*Aufgabenübersicht*:
A – Beantworte die folgenden Fragen zum Text über die Flucht aus Königsfelden:
(i) Wie alt ist Karl Jeker?
(ii) In welcher Form erfolgt die Innensicherung der Abteilung?
(iii) Welche Stellen sind laut Pressesprecher Roland Pfister informiert?
B – Wie geht der Text über die Flucht aus Königsfelden nach dem Zitat von Roland Pfister weiter? Schreibe die Fortsetzung.

*Textauszug*:
◇ ◇ ◇
Am frühen Mittwochmorgen floh Karl Jeker (52) aus der geschlossenen Abteilung der psychiatrischen Klinik Königsfelden in Windisch AG. Dort wurde er wegen des Mordes an seinem Bruder stationär behandelt (BLICK berichtete). Die Klinik ist kein Hochsicherheitsgefängnis – trotzdem dürfte Jekers Flucht aus der geschlossenen Station kein Spaziergang gewesen sein.
Wie kam er aus dem Gebäude?
Denn: Die Abteilung ist streng gesichert. Sie verfügt über eine Innen- und Aussensicherung. Die Innensicherung erfolgt in Form eines Doppelschleusensystems. «Dieses kann ein Patient ohne Badges oder Schlüssel nur mit Gewalt durchdringen», sagt Peter Wermuth, Chefarzt und Leiter der Klinik für forensische Psychiatrie der Psychiatrischen Dienste Aargau (PDAG) zu BLICK.
Die Aussenhülle rund um die ganze Klinik sei ausserdem mit Fenstern aus doppeltem Sicherheitsglas, die sich nicht öffnen liessen, geschützt. Der Innenhof und der Tiefgarten sind ebenfalls abgesichert.
Neben den baulichen Sicherheitsmassnahmen sei auch das Pflegefachpersonal 24 Stunden auf der Station im Einsatz. Über ein Notfall- und Alarmierungssystem könne zudem sofort zusätzliches Personal oder die Polizei angefordert werden.
Flucht im Duett
Doch wie es scheint, waren all diese Massnahmen nicht genug. Wo genau die Sicherheitslücke liegt, können die PDAG wegen der laufenden Ermittlungen zurzeit nicht beantworten. Die Kantonspolizei Aargau hat Jeker zur Fahndung ausgeschrieben. «Sämtliche Polizeistationen und Grenzübergänge in der Schweiz sind informiert», sagt Pressesprecher Roland Pfister zu BLICK.
◇ ◇ ◇
*Erfasste Daten*:
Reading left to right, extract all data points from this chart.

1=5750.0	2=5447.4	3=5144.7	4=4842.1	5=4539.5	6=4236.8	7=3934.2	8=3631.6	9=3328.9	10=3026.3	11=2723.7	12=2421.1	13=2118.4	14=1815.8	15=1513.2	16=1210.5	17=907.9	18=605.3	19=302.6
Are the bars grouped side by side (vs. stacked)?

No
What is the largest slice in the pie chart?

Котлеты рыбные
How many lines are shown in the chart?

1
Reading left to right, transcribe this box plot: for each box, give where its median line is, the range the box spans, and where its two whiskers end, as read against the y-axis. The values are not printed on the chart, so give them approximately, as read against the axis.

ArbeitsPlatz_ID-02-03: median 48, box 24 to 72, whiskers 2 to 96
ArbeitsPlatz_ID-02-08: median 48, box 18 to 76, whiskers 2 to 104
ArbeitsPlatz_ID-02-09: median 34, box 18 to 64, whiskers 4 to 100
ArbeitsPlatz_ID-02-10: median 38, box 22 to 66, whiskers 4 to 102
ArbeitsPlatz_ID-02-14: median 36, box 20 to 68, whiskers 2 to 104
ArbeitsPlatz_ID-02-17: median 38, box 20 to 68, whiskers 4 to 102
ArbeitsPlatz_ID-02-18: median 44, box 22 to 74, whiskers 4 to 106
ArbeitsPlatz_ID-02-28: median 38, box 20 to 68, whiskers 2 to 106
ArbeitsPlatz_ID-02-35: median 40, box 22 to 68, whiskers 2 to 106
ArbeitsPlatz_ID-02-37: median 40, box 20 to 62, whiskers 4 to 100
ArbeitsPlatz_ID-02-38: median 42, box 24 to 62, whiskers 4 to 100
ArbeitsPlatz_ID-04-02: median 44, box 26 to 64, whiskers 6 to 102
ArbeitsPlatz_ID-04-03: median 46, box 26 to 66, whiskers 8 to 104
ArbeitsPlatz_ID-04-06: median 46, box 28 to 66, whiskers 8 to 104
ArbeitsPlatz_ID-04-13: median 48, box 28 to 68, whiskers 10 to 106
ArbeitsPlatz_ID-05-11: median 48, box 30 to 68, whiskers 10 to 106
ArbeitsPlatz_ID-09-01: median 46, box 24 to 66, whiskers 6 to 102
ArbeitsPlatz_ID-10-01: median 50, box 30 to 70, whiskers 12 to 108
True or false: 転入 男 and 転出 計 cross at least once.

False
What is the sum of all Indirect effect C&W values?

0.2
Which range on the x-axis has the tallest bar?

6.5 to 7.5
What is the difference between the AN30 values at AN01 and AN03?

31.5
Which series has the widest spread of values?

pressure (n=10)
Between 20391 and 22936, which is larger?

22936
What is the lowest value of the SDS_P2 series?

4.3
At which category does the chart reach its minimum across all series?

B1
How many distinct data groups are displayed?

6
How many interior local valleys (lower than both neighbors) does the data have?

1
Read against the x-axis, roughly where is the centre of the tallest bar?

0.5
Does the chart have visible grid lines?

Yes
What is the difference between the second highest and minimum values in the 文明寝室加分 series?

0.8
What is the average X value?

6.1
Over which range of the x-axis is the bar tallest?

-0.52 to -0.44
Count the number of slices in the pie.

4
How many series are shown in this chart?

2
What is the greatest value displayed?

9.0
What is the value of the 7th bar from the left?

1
◇ ◇ ◇
*Lösungen*:
A –
(i) 52 Jahre
(ii) In Form eines Doppelschleusensystems
(iii) Sämtliche Polizeistationen und Grenzübergänge in der Schweiz

B –
Der Bruder-Killer ist gemeinsam mit einem weiteren Patienten, einem 37-jährigen Mann, entwischt. Dieser konnte in einem Nachbarkanton angehalten werden und wird derweil befragt. Die Polizei hofft, durch die Befragung neue Erkenntnisse zur Flucht und um den Verbleib von Karl Jeker zu bekommen.
Nicht die erste Flucht in Königsfelden
Die beiden Männer waren nicht die ersten Patienten, die aus der geschlossenen Abteilung in Königsfelden entweichen konnten. Vor rund eineinhalb Jahren gelang dem 22-jährigen Mörder Kris V.* die Flucht. Er hatte mit einem Werkzeug das Sicherheitsnetz vor dem Balkon durchschnitten und konnte sich so von der Station abseilen.
Damals kündigten die PDAG Sofortmassnahmen zur Erhöhung der Sicherheit an. Dazu gehörte laut Chefarzt Peter Wermuth, dass Patienten aus den Gefängnissen, die in einer Krise psychiatrische Behandlung benötigten, bei bestehender Fluchtgefahr zusätzlich durch private Sicherheitsdienste überwacht werden.
Den jüngsten Ereignissen zufolge werden die PDAG die Sicherheitsmassnahmen wohl erneut evaluieren und anpassen müssen.